| ACTIVITY |
Answer with one figure only, the number of lines below in which "ychotechnique" occurs.

| DATA TO USE |
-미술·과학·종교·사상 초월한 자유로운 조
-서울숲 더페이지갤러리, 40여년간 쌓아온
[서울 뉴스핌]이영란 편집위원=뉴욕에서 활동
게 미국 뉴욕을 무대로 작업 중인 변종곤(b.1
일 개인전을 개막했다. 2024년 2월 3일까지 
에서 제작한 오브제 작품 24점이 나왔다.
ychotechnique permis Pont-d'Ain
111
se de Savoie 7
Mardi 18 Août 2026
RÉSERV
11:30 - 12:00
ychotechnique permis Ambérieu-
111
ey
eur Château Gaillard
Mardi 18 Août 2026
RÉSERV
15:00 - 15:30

==

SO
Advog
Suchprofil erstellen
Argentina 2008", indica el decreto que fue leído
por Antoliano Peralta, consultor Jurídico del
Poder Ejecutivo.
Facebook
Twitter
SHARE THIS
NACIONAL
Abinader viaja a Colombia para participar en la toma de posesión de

| TASK SOLUTION |
2